▸ Work instruction
In every line of the records, look for "specific", then report how many lines have it and nothing else.

[Collected data]
--- START ---

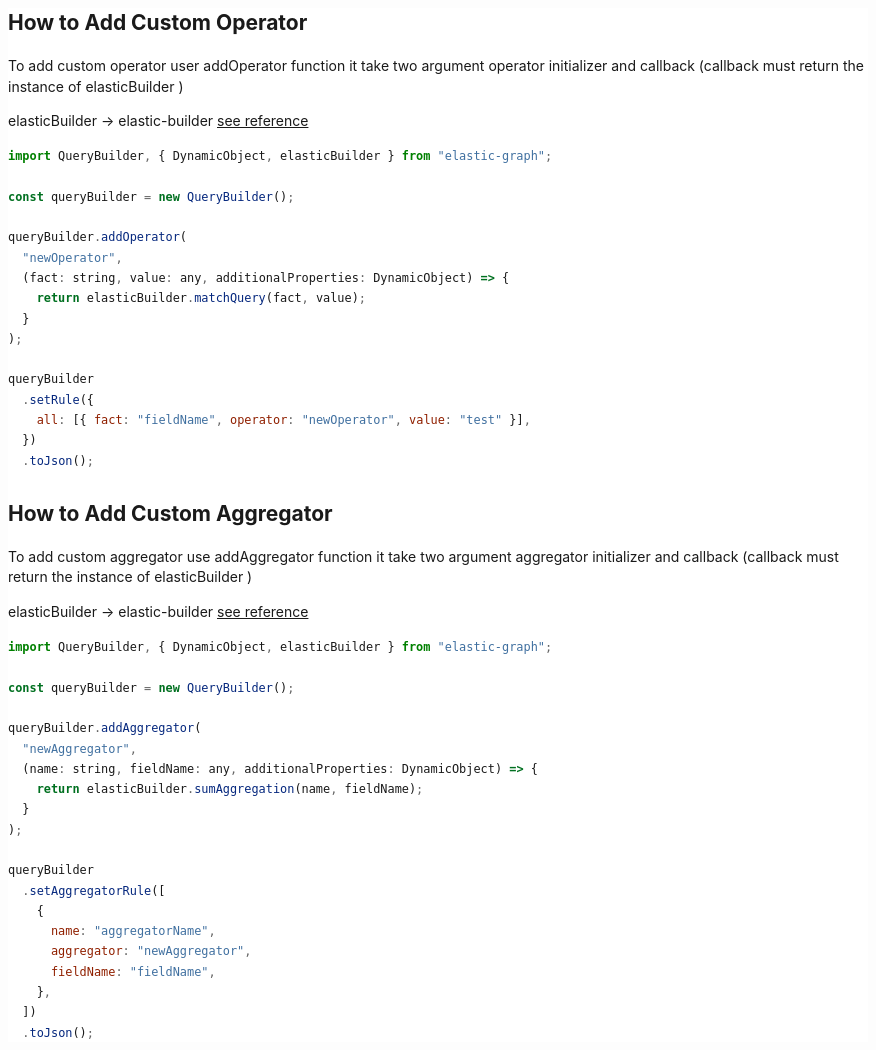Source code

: ## How to Add Custom Operator

To add custom operator user addOperator function it take two argument operator initializer and callback (callback must return the instance of elasticBuilder )

elasticBuilder -> elastic-builder [see reference](https://elastic-builder.js.org/docs/#queries)

```js
import QueryBuilder, { DynamicObject, elasticBuilder } from "elastic-graph";

const queryBuilder = new QueryBuilder();

queryBuilder.addOperator(
  "newOperator",
  (fact: string, value: any, additionalProperties: DynamicObject) => {
    return elasticBuilder.matchQuery(fact, value);
  }
);

queryBuilder
  .setRule({
    all: [{ fact: "fieldName", operator: "newOperator", value: "test" }],
  })
  .toJson();
```

## How to Add Custom Aggregator

To add custom aggregator use addAggregator function it take two argument aggregator initializer and callback (callback must return the instance of elasticBuilder )

elasticBuilder -> elastic-builder [see reference](https://elastic-builder.js.org/docs/#aggregations)

```js
import QueryBuilder, { DynamicObject, elasticBuilder } from "elastic-graph";

const queryBuilder = new QueryBuilder();

queryBuilder.addAggregator(
  "newAggregator",
  (name: string, fieldName: any, additionalProperties: DynamicObject) => {
    return elasticBuilder.sumAggregation(name, fieldName);
  }
);

queryBuilder
  .setAggregatorRule([
    {
      name: "aggregatorName",
      aggregator: "newAggregator",
      fieldName: "fieldName",
    },
  ])
  .toJson();
```
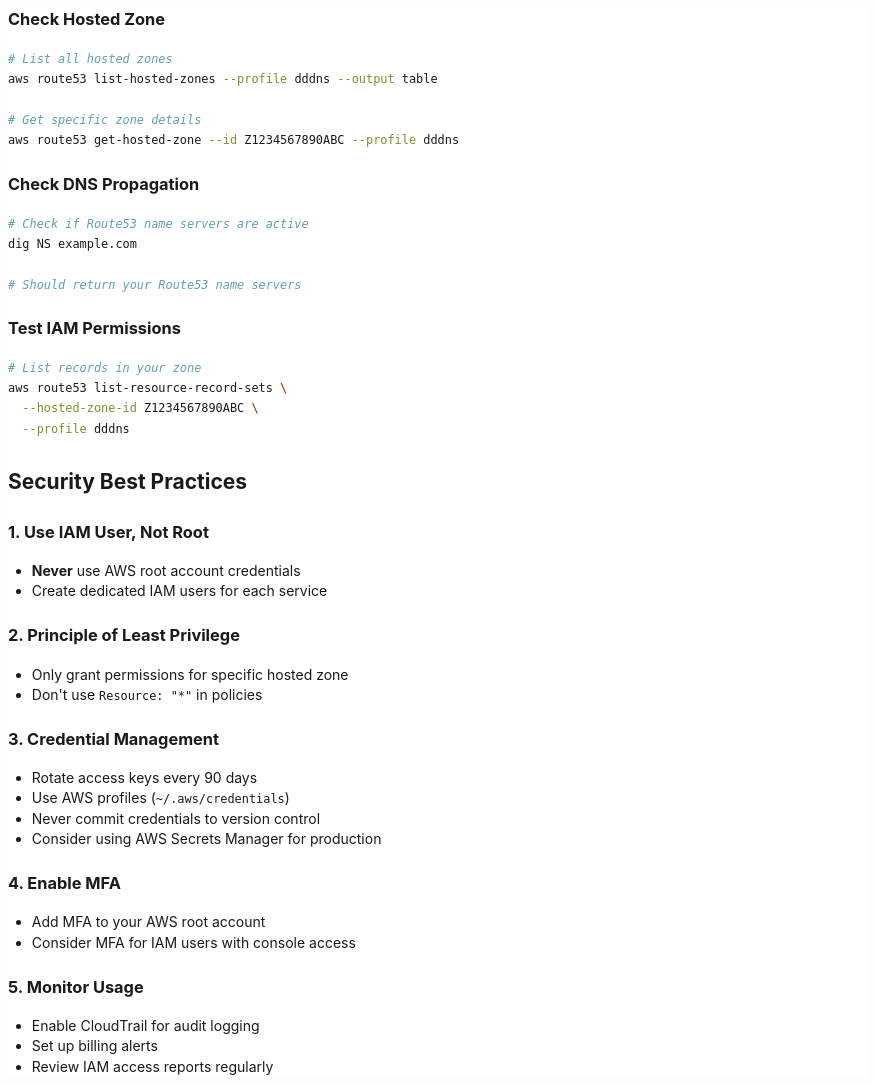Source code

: ### Check Hosted Zone
```bash
# List all hosted zones
aws route53 list-hosted-zones --profile dddns --output table

# Get specific zone details
aws route53 get-hosted-zone --id Z1234567890ABC --profile dddns
```

### Check DNS Propagation
```bash
# Check if Route53 name servers are active
dig NS example.com

# Should return your Route53 name servers
```

### Test IAM Permissions
```bash
# List records in your zone
aws route53 list-resource-record-sets \
  --hosted-zone-id Z1234567890ABC \
  --profile dddns
```

## Security Best Practices

### 1. Use IAM User, Not Root
- **Never** use AWS root account credentials
- Create dedicated IAM users for each service

### 2. Principle of Least Privilege
- Only grant permissions for specific hosted zone
- Don't use `Resource: "*"` in policies

### 3. Credential Management
- Rotate access keys every 90 days
- Use AWS profiles (`~/.aws/credentials`)
- Never commit credentials to version control
- Consider using AWS Secrets Manager for production

### 4. Enable MFA
- Add MFA to your AWS root account
- Consider MFA for IAM users with console access

### 5. Monitor Usage
- Enable CloudTrail for audit logging
- Set up billing alerts
- Review IAM access reports regularly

--- END ---

▸ Solution to the problem
2